Dutifully the dog bounded out of the car and ran up beside Zeke. “Scared Maggie,” she panted nervously.
Whomp. Whomp. Whomp.
It was the scariest damn sound I’d ever heard.
As we burst into the house, I saw Darlene and Jack following closely behind. I also saw Piss bringing up the rear, and I knew, I just knew that the door would be slammed in her face.
“Put me down,” I said to Zeke.
He unceremoniously dumped me and I almost fell in a heap to the floor.
“This way!” Zeke shouted, waving his arm for everyone to follow him.
Once I’d regained my balance I stumbled toward the door, that, as I’d envisioned, Darlene had shut the moment she’d gotten through it.
“Let them in,” I yelled.
“We have to get out of here,” my sister argued.
“Let them in.” I pushed her out of the way and yanked the door open.
I’d always thought that if I ever saw Darlene again, I’d hug her to me and never let her go, but here I was shoving her away.
Piss, with God riding sidesaddle, scooted inside.
I picked them up and cradled both to my chest as Darlene slammed the door shut again.
My sister grabbed my hand and dragged me to the kitchen.
“Where are the girls?” I asked.
“Dave will have sent them ahead.”
“They’re your daughters?” I guessed.
“Later, Maggie,” she muttered. “They’re getting close.”
I could hear the whomping over my thundering heartbeat so I knew she was right.
Zeke and Jack waited for us beside a hatch in the floor that led to a staircase.
“Ladies first,” Zeke insisted.
Darlene quickly clambered down the stairs.
“Where’s DeeDee?” I asked.
“She went ahead,” Zeke explained, giving me a gentle shove. “Go.”

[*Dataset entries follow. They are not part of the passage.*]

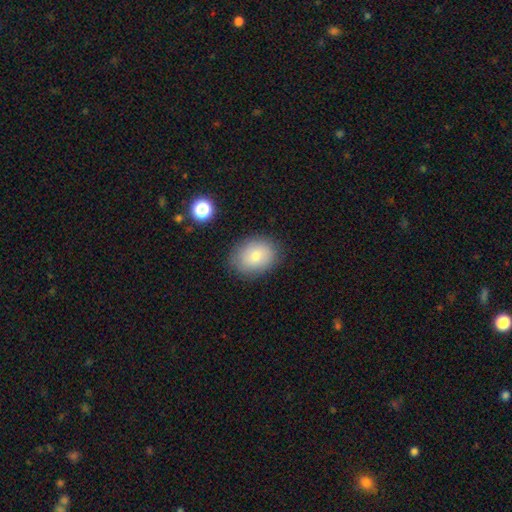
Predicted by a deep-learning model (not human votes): Smooth or featured? smooth (76%)
How rounded? in between (62%)
Merging? none (84%)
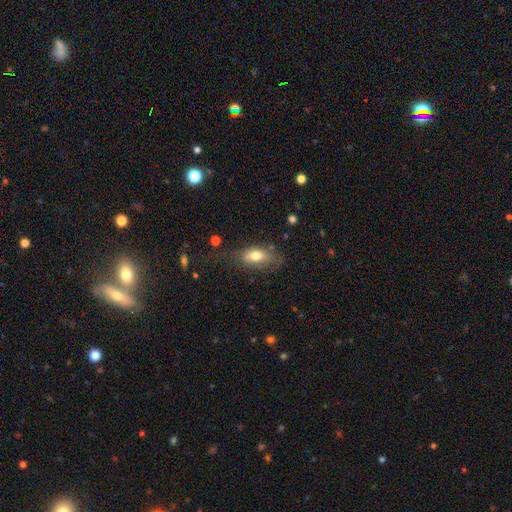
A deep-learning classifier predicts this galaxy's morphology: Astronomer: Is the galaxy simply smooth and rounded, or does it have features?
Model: smooth — 75%.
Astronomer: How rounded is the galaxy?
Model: in between — 87%.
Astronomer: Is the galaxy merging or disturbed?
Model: none — 58%.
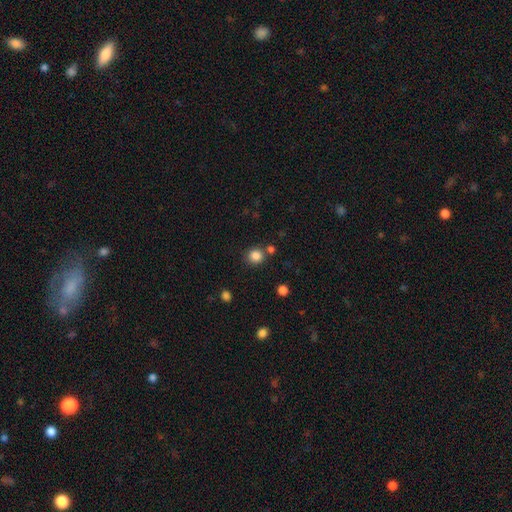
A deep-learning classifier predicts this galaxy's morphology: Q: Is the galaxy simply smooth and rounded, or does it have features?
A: smooth — 84%.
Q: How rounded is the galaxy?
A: round — 86%.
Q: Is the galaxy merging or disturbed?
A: none — 77%.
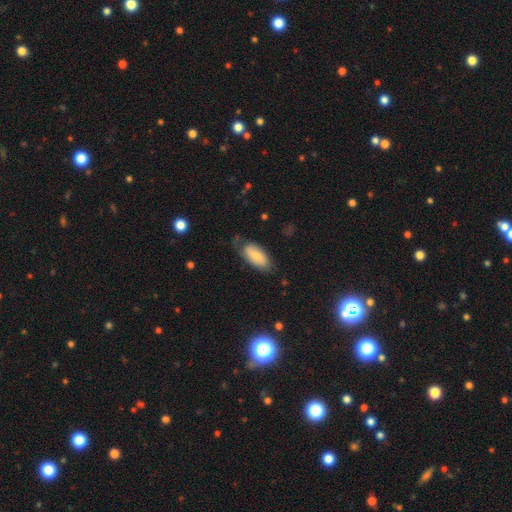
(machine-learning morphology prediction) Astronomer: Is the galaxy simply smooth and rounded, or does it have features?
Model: smooth — 73%.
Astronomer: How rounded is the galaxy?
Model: in between — 90%.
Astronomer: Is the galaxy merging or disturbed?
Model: none — 59%.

I too hurried down the stairs, followed closely by Jack and Zeke.
“Hope no one’s claustrophobic,” Jack muttered as we began to hurry down an underground tunnel.
It smelled of dirt and worms. The path was crisscrossed with the shadows thrown by dozens, maybe hundreds of flickering luminarias lining the path. I wondered who had lit them all, but I kept my question to myself.

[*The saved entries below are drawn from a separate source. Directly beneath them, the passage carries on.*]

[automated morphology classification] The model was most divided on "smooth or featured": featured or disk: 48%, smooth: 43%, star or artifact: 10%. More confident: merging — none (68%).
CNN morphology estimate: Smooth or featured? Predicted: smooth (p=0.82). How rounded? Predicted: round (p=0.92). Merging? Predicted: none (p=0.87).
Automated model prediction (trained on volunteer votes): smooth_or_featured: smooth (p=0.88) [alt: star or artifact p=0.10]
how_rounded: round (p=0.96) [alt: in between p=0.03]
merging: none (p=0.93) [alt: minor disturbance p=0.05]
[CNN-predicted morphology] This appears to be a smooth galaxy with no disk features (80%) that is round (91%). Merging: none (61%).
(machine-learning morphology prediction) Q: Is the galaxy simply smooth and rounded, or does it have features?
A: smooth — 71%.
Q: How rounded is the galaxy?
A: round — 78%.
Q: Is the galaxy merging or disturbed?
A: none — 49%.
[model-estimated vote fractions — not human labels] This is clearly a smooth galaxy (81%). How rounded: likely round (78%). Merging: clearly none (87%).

“Put me down,” Piss requested.
“Avoid the flames,” I urged, not trusting her to not overturn one of the candle-containing bags.
As soon as I’d returned her to the ground, she raced ahead, a blur.

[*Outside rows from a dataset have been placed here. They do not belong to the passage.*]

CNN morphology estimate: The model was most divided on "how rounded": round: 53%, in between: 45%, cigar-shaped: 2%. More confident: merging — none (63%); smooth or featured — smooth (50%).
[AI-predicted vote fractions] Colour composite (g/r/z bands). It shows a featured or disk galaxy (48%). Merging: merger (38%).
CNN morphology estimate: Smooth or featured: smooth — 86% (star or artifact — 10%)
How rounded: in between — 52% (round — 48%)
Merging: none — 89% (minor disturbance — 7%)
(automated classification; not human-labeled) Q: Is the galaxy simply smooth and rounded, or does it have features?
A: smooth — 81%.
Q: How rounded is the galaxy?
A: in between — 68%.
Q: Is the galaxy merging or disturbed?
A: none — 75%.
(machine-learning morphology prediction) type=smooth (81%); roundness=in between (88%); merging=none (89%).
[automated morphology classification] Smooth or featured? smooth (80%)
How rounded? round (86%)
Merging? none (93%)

“How long is this thing?” Jack asked.
“About a mile,” Darlene answered. She broke into a jog.
We all followed suit.
“Sensitive skin,” God groaned as my breasts bounced, no doubt subjecting him to the equivalent of the buffing heads at the car wash.
It hurt to run. My feet hurt. My lungs burned from the effort. A stitch stabbed my side.
I wanted to quit, but I also didn’t want to be a burden to Jack or Zeke. So I pushed on, past the pain, past the oxygen deprivation. I’d hoped that runner’s high would kick in, but it never did. There was just a new level of misery with each passing step.
“Almost there,” DeeDee barked encouragingly from up ahead.
A minute later, another staircase appeared.
Darlene shot up it, but I was gasping for breath by that time and just stood there.
“Come on, Lee,” Jack growled from behind me. “Don’t quit on me now. You’re made of sterner stuff than that.”
As a pep talk it sucked, but it was still enough motivation to pull my sorry, out of shape ass, up those stairs.
I emerged in another kitchen.
There was no one there.
I’d lost my sister again.
“Darlene!” I screamed, but it came out more like a croak because I couldn’t take a deep breath.
Jack was right behind me.
“Where’d she go?” I asked him.
He shrugged, almost as breathless as me.
Zeke followed him.
“Where is she?” I demanded to know. “Where’d she go?”
Instead of answering me, Zeke grabbed my hand and dragged me behind him. “Come on. We’re getting the hell out of here.”
“But—”
Yanking me outside, he said, “Get on the bus.”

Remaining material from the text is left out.